Investigators They may have found a way to control the growth of ice algae — and perhaps, in the long run, slow some of the melting. Laura Perini, a postdoctoral fellow in the Department of Environmental Sciences at Aarhus University, and her colleagues discovered giant viruses living alongside algae in ice.
Laura Perini suspects viruses feed on snow algae and may act as a natural control mechanism for algal blooms.
“We don’t know much about viruses, but I think they could be useful in mitigating snowmelt caused by algal blooms. We don’t yet know how specific they are and how effective they are. But by studying them further, we hope to answer some of these questions,” he said. says
Giant viruses were first discovered in 1981, when researchers found them in the ocean. These viruses specialize in infecting green algae in the sea. Later, giant viruses were found in Earth’s soil and even in humans.
But this is the first time giant viruses have lived on the surface of ice and snow, where microalgae dominate, explains Laura Perini.
The way they discovered the viruses was by analyzing all the DNA in the samples they collected. By analyzing this large data set looking for specific marker genes, they found sequences with high similarity to known giant viruses.
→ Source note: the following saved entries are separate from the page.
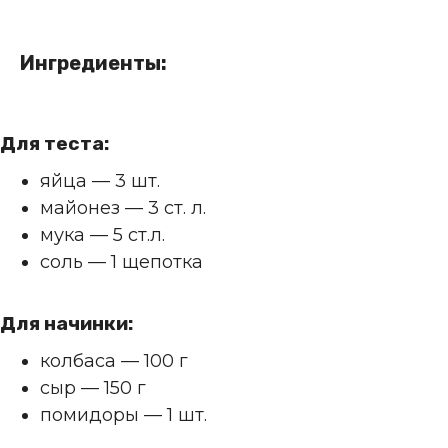
Ингредиенты:
Для теста:
яйца — 3 шт.
майонез — 3 ст. л.
мука — 5 ст.л.
соль — 1 щепотка
Для начинки:
колбаса — 100 г
сыр — 150 г
помидоры — 1 шт.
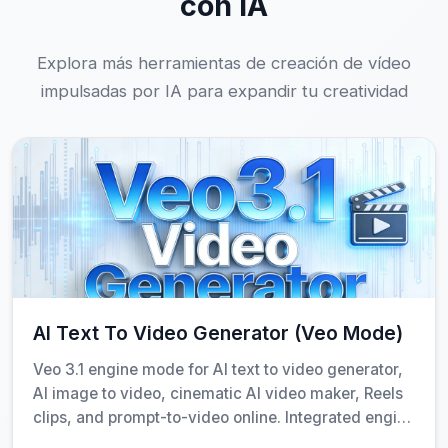
con IA
filmar.
Explora más herramientas de creación de vídeo
Un docente que busca explicar conceptos
impulsadas por IA para expandir tu creatividad
abstractos con ejemplos visuales rápidos.
El Generador Video Grok no reemplaza completamente la
producción tradicional, pero sí acelera enormemente la fase
de ideación y prueba. Puedes iterar varias veces en
minutos, ajustar tono, estilo o duración, y obtener resultados
consistentes sin perder tiempo en edición manual.
Cómo funciona: desde la entrada
AI Text To Video Generator (Veo Mode)
hasta el resultado
Veo 3.1 engine mode for AI text to video generator,
AI image to video, cinematic AI video maker, Reels
clips, and prompt-to-video online. Integrated engine
El proceso es sorprendentemente sencillo:
mode only — not an official model-provider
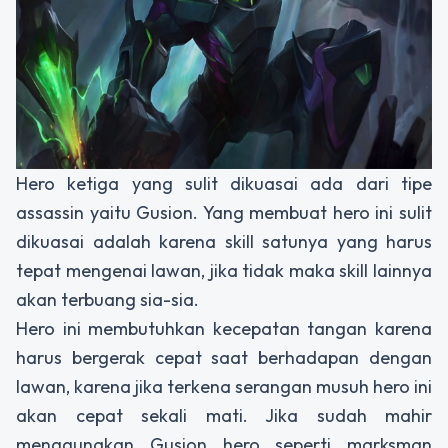
Hero ketiga yang sulit dikuasai ada dari tipe
assassin yaitu Gusion. Yang membuat hero ini sulit
dikuasai adalah karena skill satunya yang harus
tepat mengenai lawan, jika tidak maka skill lainnya
akan terbuang sia-sia.
Hero ini membutuhkan kecepatan tangan karena
harus bergerak cepat saat berhadapan dengan
lawan, karena jika terkena serangan musuh hero ini
akan cepat sekali mati. Jika sudah mahir
menggunakan Gusion hero seperti marksman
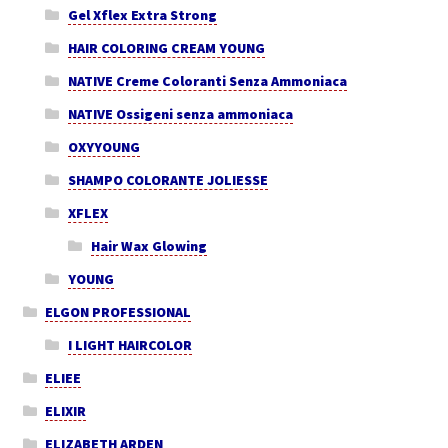
Gel Xflex Extra Strong
HAIR COLORING CREAM YOUNG
NATIVE Creme Coloranti Senza Ammoniaca
NATIVE Ossigeni senza ammoniaca
OXYYOUNG
SHAMPO COLORANTE JOLIESSE
XFLEX
Hair Wax Glowing
YOUNG
ELGON PROFESSIONAL
I LIGHT HAIRCOLOR
ELIEE
ELIXIR
ELIZABETH ARDEN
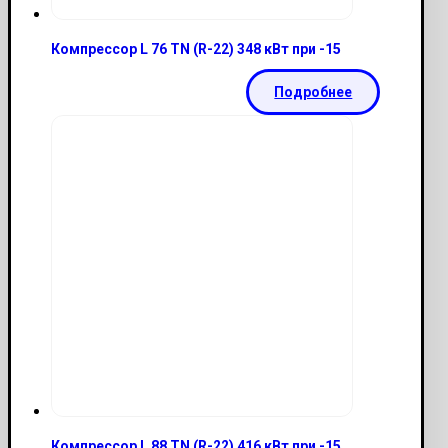
Компрессор L 76 TN (R-22) 348 кВт при -15
Подробнее
Компрессор L 88 TN (R-22) 416 кВт при -15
To confirm that the viral DNA did not come from long-dead microbes, but from live, active viruses, they extracted all the mRNA from the sample.
When the DNA sequences that make up genes are activated, they are translated into single-stranded fragments called mRNA. These fragments act as recipes for the virus to make the proteins it needs. If they are, the virus is alive.
“In the total mRNA sequenced from the samples, we found the same markers as in the total DNA, so we knew they were transcribed. This meant the viruses were alive and active in the ice,” he says.
Because giant viruses are a relatively recent discovery, little is known about them. Unlike other viruses, it has many active genes that allow it to repair, copy, transcribe, and translate DNA.
But why this happens and what it is used for is not known.
“We don’t know which hosts the giant viruses infect. Some of them may infect protists, while others attack ice algae. We can’t be sure yet,” says Laura Perini.
Laura Perini is working hard to learn more about giant viruses and more research is coming soon.
“We are continuing to study to learn more about the interactions of giant viruses and their role in the ecosystem. Later this year, we will publish another scientific paper with more information about giant viruses infecting a cultivated microalga that thrives on the ice surface of the Greenland ice sheet,” he concludes.